- _What the exercise asks_
Rewrite the text of all the records below, replacing every "ADVERTISEMENT" with "SPONSORED" and changing nothing else. Leave the pictures out of your answer.

Excerpts from a dataset
BEGIN
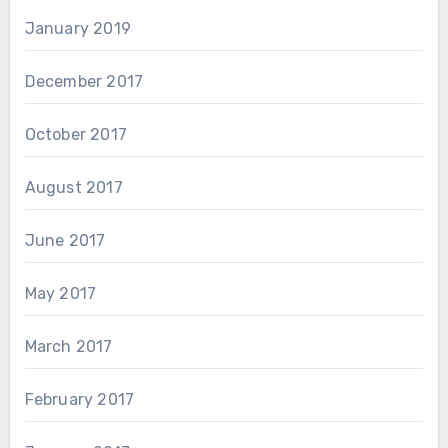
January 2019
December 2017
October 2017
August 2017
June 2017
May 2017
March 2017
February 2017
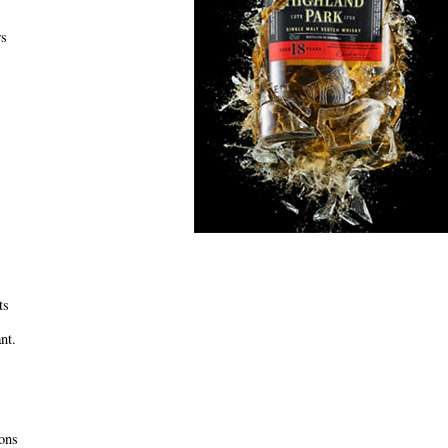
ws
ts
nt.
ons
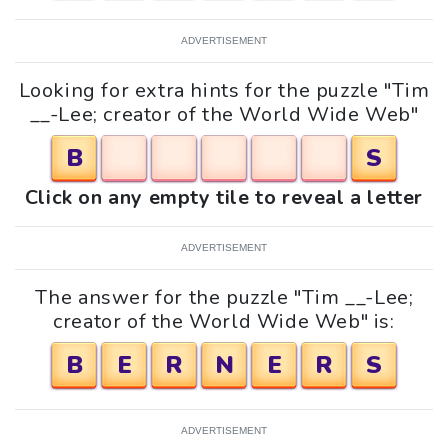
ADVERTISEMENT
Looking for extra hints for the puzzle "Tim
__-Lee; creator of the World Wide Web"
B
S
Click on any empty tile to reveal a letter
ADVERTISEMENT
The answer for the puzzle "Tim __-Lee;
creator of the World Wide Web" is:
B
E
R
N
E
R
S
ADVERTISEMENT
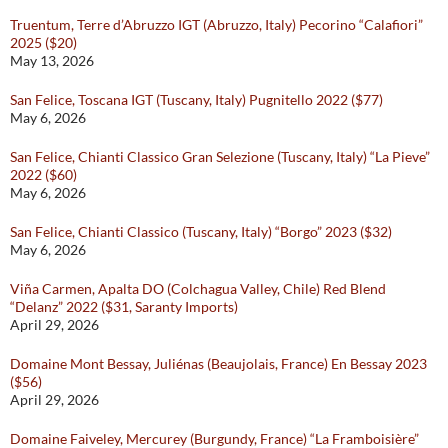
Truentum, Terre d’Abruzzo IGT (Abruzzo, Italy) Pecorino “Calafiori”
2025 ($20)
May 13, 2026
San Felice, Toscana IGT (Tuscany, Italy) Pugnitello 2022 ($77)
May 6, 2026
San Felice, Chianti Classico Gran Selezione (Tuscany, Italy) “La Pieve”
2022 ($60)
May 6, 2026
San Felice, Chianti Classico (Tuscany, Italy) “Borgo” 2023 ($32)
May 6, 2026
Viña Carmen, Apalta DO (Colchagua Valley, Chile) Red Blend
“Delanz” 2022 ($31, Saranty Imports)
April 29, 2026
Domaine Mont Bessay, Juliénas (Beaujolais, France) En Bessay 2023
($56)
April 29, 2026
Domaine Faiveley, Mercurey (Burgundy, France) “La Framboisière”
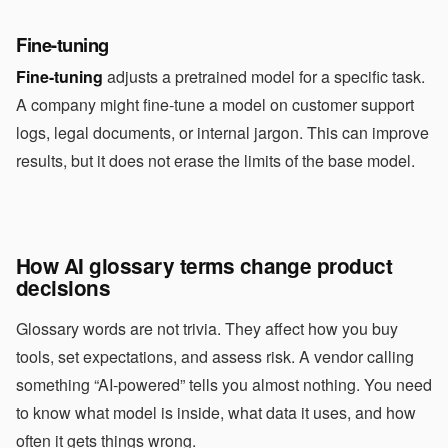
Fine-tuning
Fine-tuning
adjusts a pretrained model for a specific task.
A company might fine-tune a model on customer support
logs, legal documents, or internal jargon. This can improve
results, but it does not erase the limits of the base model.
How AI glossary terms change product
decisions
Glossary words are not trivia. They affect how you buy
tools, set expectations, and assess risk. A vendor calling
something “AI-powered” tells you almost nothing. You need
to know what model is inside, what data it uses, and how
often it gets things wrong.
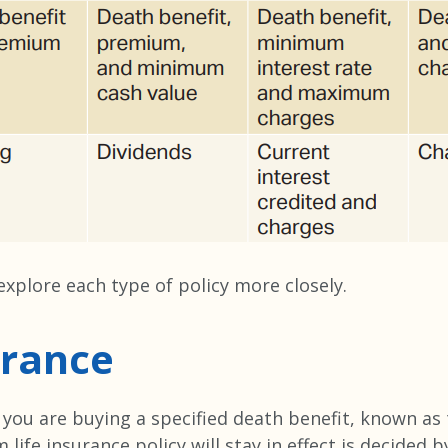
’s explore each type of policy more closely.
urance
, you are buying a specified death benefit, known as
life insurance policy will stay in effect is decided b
END
- _Answer to this exercise_
January 2019
December 2017
October 2017
August 2017
June 2017
May 2017
March 2017
February 2017
ws
ts
nt.
ons
SPONSORED
Looking for extra hints for the puzzle "Tim
__-Lee; creator of the World Wide Web"
B
S
Click on any empty tile to reveal a letter
SPONSORED
The answer for the puzzle "Tim __-Lee;
creator of the World Wide Web" is:
B
E
R
N
E
R
S
SPONSORED
Truentum, Terre d’Abruzzo IGT (Abruzzo, Italy) Pecorino “Calafiori”
2025 ($20)
May 13, 2026
San Felice, Toscana IGT (Tuscany, Italy) Pugnitello 2022 ($77)
May 6, 2026
San Felice, Chianti Classico Gran Selezione (Tuscany, Italy) “La Pieve”
2022 ($60)
May 6, 2026
San Felice, Chianti Classico (Tuscany, Italy) “Borgo” 2023 ($32)
May 6, 2026
Viña Carmen, Apalta DO (Colchagua Valley, Chile) Red Blend
“Delanz” 2022 ($31, Saranty Imports)
April 29, 2026
Domaine Mont Bessay, Juliénas (Beaujolais, France) En Bessay 2023
($56)
April 29, 2026
Domaine Faiveley, Mercurey (Burgundy, France) “La Framboisière”
Fine-tuning
Fine-tuning
adjusts a pretrained model for a specific task.
A company might fine-tune a model on customer support
logs, legal documents, or internal jargon. This can improve
results, but it does not erase the limits of the base model.
How AI glossary terms change product
decisions
Glossary words are not trivia. They affect how you buy
tools, set expectations, and assess risk. A vendor calling
something “AI-powered” tells you almost nothing. You need
to know what model is inside, what data it uses, and how
often it gets things wrong.
’s explore each type of policy more closely.
urance
, you are buying a specified death benefit, known as
life insurance policy will stay in effect is decided b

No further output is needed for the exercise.